Monday, February 18, 2019

Death and Funerals: Money Management for Mortuary Affairs

Photo: Getty Images



Planning for the future is a daunting task, especially when that planning is in regards to a time where you or a loved one is no longer around. The costs associated with funerals is an expensive affair, however, there are ways in which you can mitigate expenses.


The primary way to cover the expenses associated with a funeral is through a life insurance plan. Life insurance plans come in a variety of plans but the main idea behind them is to provide some sort of compensation after a loved one dies. These plans are either listed as term, whole, or universal life insurance. Fidelity Investments suggests that individuals who are looking to invest in life insurance must consider the needs of those they are leaving behind and the intent for the amount in assets the deceased is leaving behind for loved ones. Remember, life insurance is money that the beneficiary can do with as they wish. They do not necessarily have to utilize those benefits to pay for the funeral. It could be used to pay off mortgage or debts possibly incurred during life which would need to be paid off if that individual could not make the payments.

Photo: J. Verma

Knowing your own situation is tantamount when pursuing life insurance. If you are looking to cover costs that may occur during the prime of your working life while contributing the smallest possible endowment then investing in term life insurance will work for you.

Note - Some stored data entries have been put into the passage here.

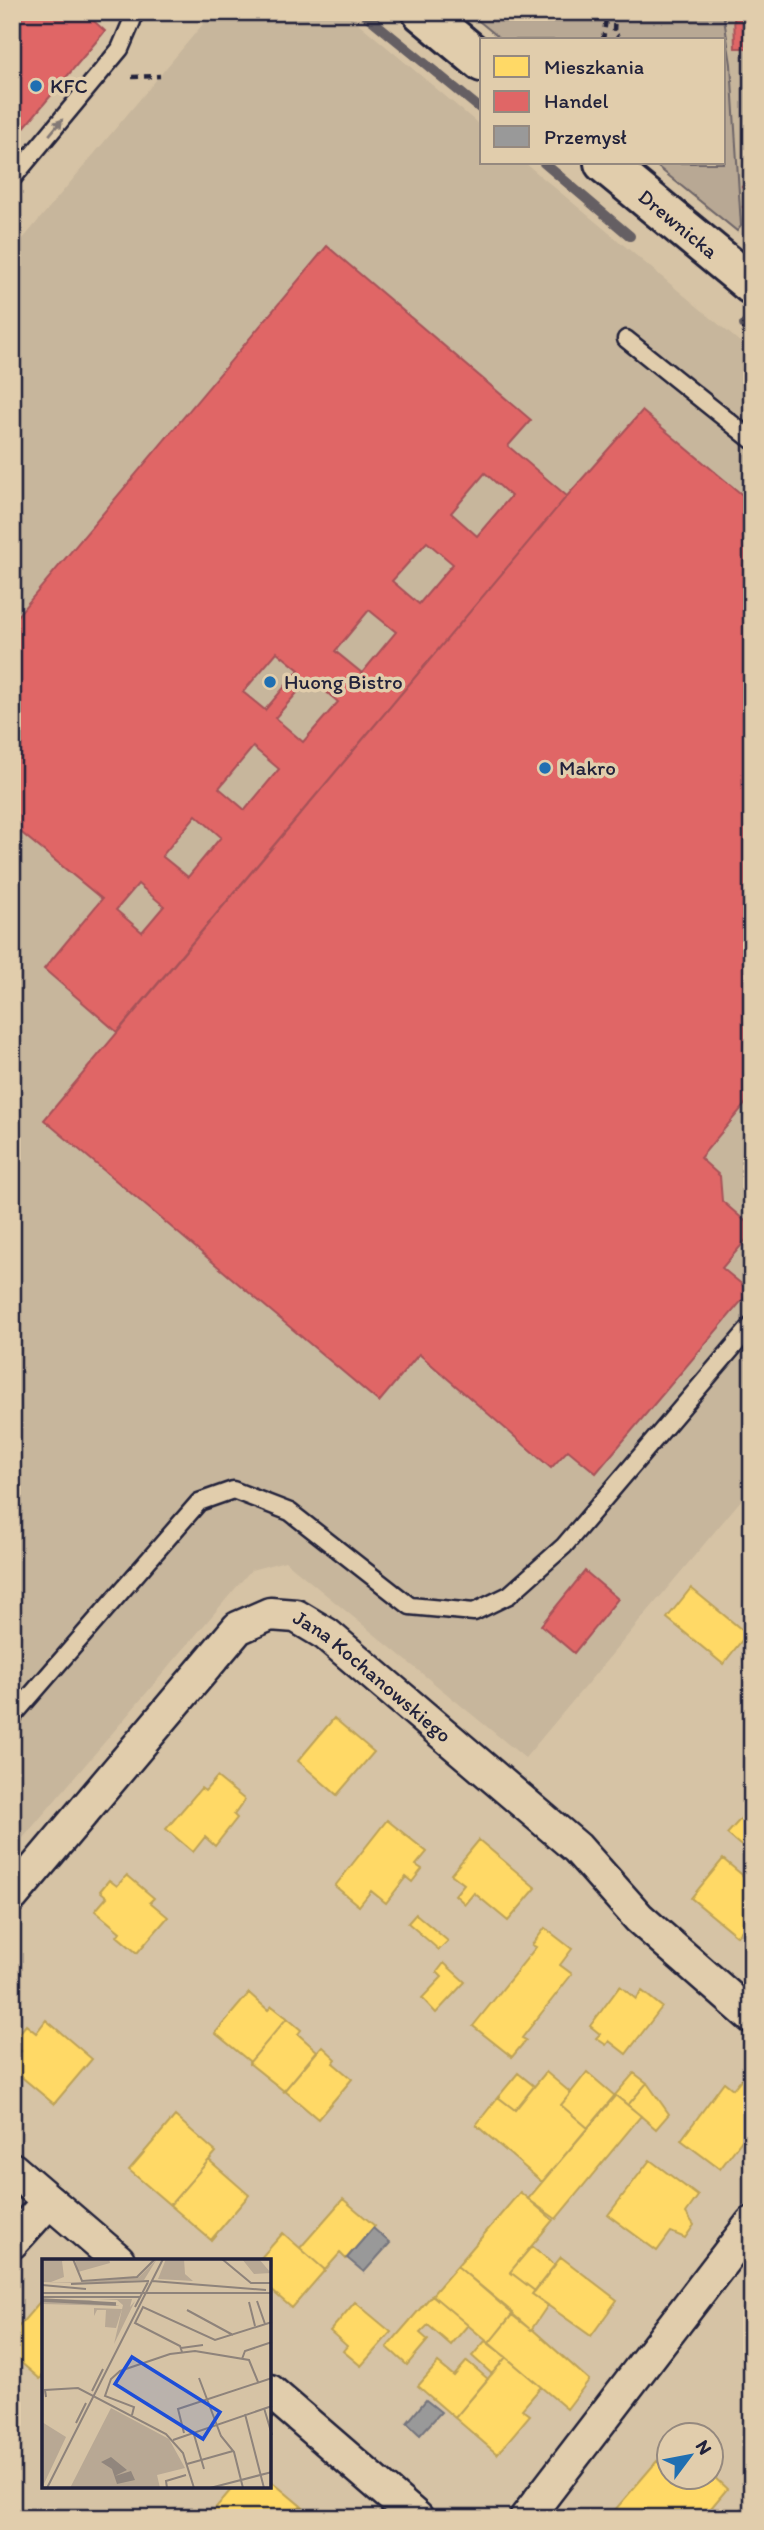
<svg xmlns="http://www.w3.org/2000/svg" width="764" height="2530" font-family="Itim,sans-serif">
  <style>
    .built { fill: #c7b69c }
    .green { fill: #b8a894; stroke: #6d6568; stroke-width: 2 }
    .homes { fill: #ffd966; stroke: #bda259; stroke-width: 2 }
    .shops { fill: #e06666; stroke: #a75259; stroke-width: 2; fill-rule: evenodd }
    .industry { fill: #999; stroke: #75757d; stroke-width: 2 }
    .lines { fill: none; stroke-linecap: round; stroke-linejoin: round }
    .stream { stroke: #655e63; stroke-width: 10 }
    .service-casing { stroke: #22223b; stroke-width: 21 }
    .minor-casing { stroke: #22223b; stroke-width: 37 }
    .tertiary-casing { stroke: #22223b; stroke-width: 44 }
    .path { stroke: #22223b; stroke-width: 4.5; stroke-dasharray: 7 5; stroke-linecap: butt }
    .service { stroke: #e1cdac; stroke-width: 16 }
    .minor { stroke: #e1cdac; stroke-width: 32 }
    .tertiary { stroke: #e1cdac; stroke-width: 38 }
    .oneway { fill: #827874 }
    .poi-dot { fill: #1f6fb2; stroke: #e1cdac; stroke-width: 2.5 }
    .labels { text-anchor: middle; stroke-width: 7; stroke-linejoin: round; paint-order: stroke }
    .poi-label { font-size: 21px; fill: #22223b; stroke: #e1cdac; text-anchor: start }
    .street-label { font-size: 21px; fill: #22223b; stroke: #e1cdac }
    .inset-river { fill: none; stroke: #91867d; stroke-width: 3.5 }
    .inset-road { fill: none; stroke: #8e837b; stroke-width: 2 }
    .view { fill: #1d4ed8; fill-opacity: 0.15; stroke: #1d4ed8; stroke-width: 3.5 }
    .inset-edge { fill: none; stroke: #22223b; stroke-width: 3.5 }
  </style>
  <rect width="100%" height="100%" fill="#d6c3a5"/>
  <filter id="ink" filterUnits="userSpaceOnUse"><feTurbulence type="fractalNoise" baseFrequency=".0143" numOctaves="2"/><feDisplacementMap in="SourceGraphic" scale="14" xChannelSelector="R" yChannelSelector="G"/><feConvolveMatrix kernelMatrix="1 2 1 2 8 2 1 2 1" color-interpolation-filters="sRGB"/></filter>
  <g filter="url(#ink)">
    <!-- built -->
    <path class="built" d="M213,12h132l137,115v36h43l227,189v1135l-227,271 -240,-197 -34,9 -239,281v-1599z
      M492,12h260v219l-81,-68h53v-123z"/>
    <!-- green -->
    <path class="green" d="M468,12h255l8,52 10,162 -4,5 -84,-68h71v-123h-222z"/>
    <!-- homes -->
    <path class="homes" d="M691,1588l56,46 -24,30 -56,-46z
      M334,1718l40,34 -37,43 -39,-34z
      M217,1777l28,23 -11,15 3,3 -22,28 -10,-9 -12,15 -27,-23 35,-41 4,3z
      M752,1806v49l-25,-21z
      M387,1820l40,32 -11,13 6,4 -10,13 -6,-5 -20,26 -15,-12 -12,15 -24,-20z
      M479,1840l57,48 -28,33 -34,-28 -9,11 -10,-9 9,-11 -13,-10z
      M723,1859l29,24v36l-15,17 -46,-38z
      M127,1875l27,23 -4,4 18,15 -31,36 -20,-17 3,-4 -25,-21 12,-14 -7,-6 9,-11 8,6z
      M416,1914l32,27 -9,9 -31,-27z
      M545,1928l27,21 -12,16 12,9 -50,64 4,2 -14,17 -39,-31 63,-79 -4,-2z
      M444,1963l21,19 -29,31 -14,-15 20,-21 -5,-5z
      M620,1986l16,13 6,-8 20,16 -36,47 -17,-13 -3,4 -10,-7 4,-4 -10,-8z
      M249,1993l19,17 4,-4 15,12 -38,45v-2l-34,-28z
      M287,2018l14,12 -3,4 19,17 -33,40 -35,-28z
      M46,2020l46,39 -38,45 -42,-35v-8l9,-10 -9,-9 14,-17 10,8z
      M322,2046l14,13 -3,4 19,16 -34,40 -33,-28 -2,1z
      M546,2072l25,21 -10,12 27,23 -46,54 -66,-57 22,-28 17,13z
      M587,2072l28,24 -27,32 -27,-23z
      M518,2073l16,13 -19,24 -17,-13z
      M634,2073l13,10 -19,22 -13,-10z
      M742,2078l10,7v7l-5,7 5,4v24l-32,42 -39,-29 43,-58 9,7z
      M647,2083l22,31 -13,15 -28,-24z
      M615,2095l26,21 -85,103 -28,-20z
      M175,2116l41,36 -46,53 -41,-35z
      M209,2160l40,35 -38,45 -41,-35z
      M650,2160l48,36 -12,17 8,12 -9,13 -14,-6 -14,19 -49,-36z
      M520,2192l33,28 -43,52 25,19 -3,3 16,11 -17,25 -74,-64z
      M343,2199l32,27 -29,33 -6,-6 -15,17 -25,-22z
      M283,2233l42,37 -33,38 -22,-19v-29h-11z
      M532,2246l23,19 -20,26 -25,-19z
      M561,2257l56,43 -26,36 -59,-42z
      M457,2266l56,47 -24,30 -57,-48z
      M432,2295l36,30 -17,20 -23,-20 -8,8 8,7 -21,25 -20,-18z
      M44,2297v77l-4,5 -28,-24v-21z
      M355,2302l36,30 -30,34 -18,-15 4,-5 -17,-15z
      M512,2315l19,15 1,-1 57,51 -22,29 -78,-66z
      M485,2341l21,16 -14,17 -20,-18z
      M506,2357l35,30 -19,22 8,6 -33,39 -42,-36z
      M467,2361l21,18 -33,39 -37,-32 20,-23 16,13z
      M670,2454v24h42v-3l15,14 -16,19 4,4 -5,6h-102l49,-57 4,4z
      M270,2480l31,26 -10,12h-84l27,-32h36z
      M301,2506l13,12h-23z"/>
    <!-- shops -->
    <path class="shops" d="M18,12h66l21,19 -93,111v-123z
      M734,12h18v36h-17z
      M752,176v40l-9,-9 8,-10 -9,-10z
      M327,246l204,174 -23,26 59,50 -450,536 -73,-63 58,-70 -90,-74v-203zM485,473l26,23 -34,40 -26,-23zM427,542l26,22 -34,40 -27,-23zM369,610l27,22 -34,41 -27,-22zM310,678l28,24 -35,40 -28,-24zM253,747l26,22 -34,41 -26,-22zM196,815l25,22 -33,40 -26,-21zM138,884l26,22 -22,26 -26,-22z
      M642,411l110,92v593l-52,62 20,18 2,25 30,26v6l-30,35 28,23 -154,182 -28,-23 -17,18 -132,-114 -40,48 -335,-282 523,-624z
      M277,652l22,18 -34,40 -22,-18z
      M585,1571l33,28 -44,54 -33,-28z"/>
    <!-- industry -->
    <path class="industry" d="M373,2228l17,15 -26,29 -17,-14z
      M426,2400l15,12 -21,23 -13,-12z"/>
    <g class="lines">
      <!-- stream -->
      <path class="stream" d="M362,12l120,98
        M544,163l86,73
        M744,325l8,7"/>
      <!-- service casing -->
      <g class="service-casing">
        <path id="service" d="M12,179l108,-130 12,-28 -2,-9
          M626,339l126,101
          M12,1717l187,-215 34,-12 57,22 120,94 64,6 35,-17 55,-49 188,-221"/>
      </g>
      <!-- minor casing -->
      <g class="minor-casing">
        <g id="minor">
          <path id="s1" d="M12,1896l226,-268 32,-14 26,2 30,18 251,214 62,70 113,99"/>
          <path d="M12,2169l106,91"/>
          <path d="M12,2242l37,-41"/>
          <path d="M270,2391l147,127"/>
          <path d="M526,2518l226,-295"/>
        </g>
      </g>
      <!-- tertiary casing -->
      <g class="tertiary-casing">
        <g id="tertiary">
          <path d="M422,12l60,50"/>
          <path id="s2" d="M604,163l148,122"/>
        </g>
      </g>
      <!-- path -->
      <path class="path" d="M615,12l-1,20 4,4
        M603,40l4,-28
        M132,77l28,-1"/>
      <!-- service -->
      <use href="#service" class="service"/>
      <!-- minor -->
      <use href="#minor" class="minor"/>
      <!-- tertiary -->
      <use href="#tertiary" class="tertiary"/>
    </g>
    <!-- one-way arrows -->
    <defs><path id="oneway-solid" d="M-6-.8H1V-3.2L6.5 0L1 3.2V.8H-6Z" transform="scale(1.75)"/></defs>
    <use class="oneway" href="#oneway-solid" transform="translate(56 127) rotate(-50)"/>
  </g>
  <!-- markers -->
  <g class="poi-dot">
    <circle cx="36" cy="86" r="7"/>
    <circle cx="270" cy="682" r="7"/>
    <circle cx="545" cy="768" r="7"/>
  </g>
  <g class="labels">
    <!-- poi labels -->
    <g class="poi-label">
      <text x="50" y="93">KFC</text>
      <text x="284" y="689">Huong Bistro</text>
      <text x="559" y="775">Makro</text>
    </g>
    <!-- street labels -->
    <g class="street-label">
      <text dy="7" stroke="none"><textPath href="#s2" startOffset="96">Drewnicka</textPath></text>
      <text dy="7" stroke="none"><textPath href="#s1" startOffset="509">Jana Kochanowskiego</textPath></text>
    </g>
  </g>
  <!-- overview -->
  <g transform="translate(42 2259)">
    <rect width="229" height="229" fill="#d6c3a5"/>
    <path d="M0,0h25l-5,2 2,16 -13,5h28l60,-5 18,-18 -13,21 -58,3 -44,-1zM33,0h34l1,4 -32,9zM124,0h18l1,15 8,7 -35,-2zM200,0h17l12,14 -17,1zM0,40l47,1 31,6 -78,-2zM56,40h34l-2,8 5,-6 -21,43 9,-39 -6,-5zM52,49l28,1 -6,19 -11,-1 1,-17h-9l-3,6zM69,149l58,31 16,29 -28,7 3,13h-90zM0,163l24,15 -24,51z" fill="#b8a894"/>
    <path d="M69,198l16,13 -12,6 16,-5 4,9 -18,4 -5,-15 -11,-7z" fill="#91867d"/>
    <path class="inset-river" d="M0,41l74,4"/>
    <path class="inset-road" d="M31,0l9,22 55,-4 18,-18M180,0l29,24h21M110,22l114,9M29,25l78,-3M0,26l44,4M0,34h230M0,38h99M215,42l8,23M207,43l6,24M93,48l13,-25M145,51l46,25M139,89l22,-3M140,93l-2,-6 -45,-23 8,-16 72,33 57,-18M200,100l3,-8 27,-9M157,119l22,58 13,16 9,36M50,132l11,-22M4,138l-1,-7 33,-2 88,46 17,19 11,35M222,149l8,27M203,155l19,74M90,156l2,-8 -29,-11 6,-17 9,-8 50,-17 25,-3 54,9 9,22M34,164l10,-20M151,172l11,38M142,174l-6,-24 94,-31M131,181l99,-34M145,205l46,-13M5,229l116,-229M125,229l-1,-7 20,-6M168,229l62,-16"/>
    <path class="view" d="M90,98l88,55 -17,27 -88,-55z"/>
    <rect width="229" height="229" class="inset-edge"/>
  </g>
  <!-- margin -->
  <rect width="764" height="2530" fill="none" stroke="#e1cdac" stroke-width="42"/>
  <rect x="21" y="21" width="722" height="2488" fill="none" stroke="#22223b" stroke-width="2.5" filter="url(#ink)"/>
  <!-- legend -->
  <rect x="480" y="38" width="245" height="126" fill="#e1cdac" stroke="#95897f" stroke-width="2"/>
  <rect x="494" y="56" width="35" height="21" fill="#ffd966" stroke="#95897f" stroke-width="2"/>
  <text x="544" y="74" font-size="21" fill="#22223b">Mieszkania</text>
  <rect x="494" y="91" width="35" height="21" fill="#e06666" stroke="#95897f" stroke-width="2"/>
  <text x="544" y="108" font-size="21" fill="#22223b">Handel</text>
  <rect x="494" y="126" width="35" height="21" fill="#999999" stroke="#95897f" stroke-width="2"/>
  <text x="544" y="144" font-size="21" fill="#22223b">Przemysł</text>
  <!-- north arrow -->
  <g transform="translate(690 2456) rotate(58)"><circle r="33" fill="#e1cdac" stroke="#95897f" stroke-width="2"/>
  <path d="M0-5L12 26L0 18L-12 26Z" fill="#1f6fb2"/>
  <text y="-10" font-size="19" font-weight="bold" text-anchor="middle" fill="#22223b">N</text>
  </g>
</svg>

This plan covers terms between 20 and 30 years and can be continued after the expiration of the term, but at a higher premium.  
If you wish to ensure your loved ones are taken care regardless of when you die then whole or universal life insurance is the proper path. The difference between these two plans is that universal coverage is flexible and benefits can change as you deem necessary, whole life insurance is fixed and benefits are stationary. Regardless, both of these plans have higher premiums which will require greater investment by you.

The last important thing to note is when to start a life insurance policy. If you begin at an early age then the rates will be lower if you start later in life. In fact, starting your children or yourself while still in your twenties will normally guarantee a much lower premium based on mortality rates.  In conclusion to this series, the best way to prepare for death is to get ready for it at a young age to ensure your future loved ones will not suffer with debt and estate sales when you pass on from this mortal realm.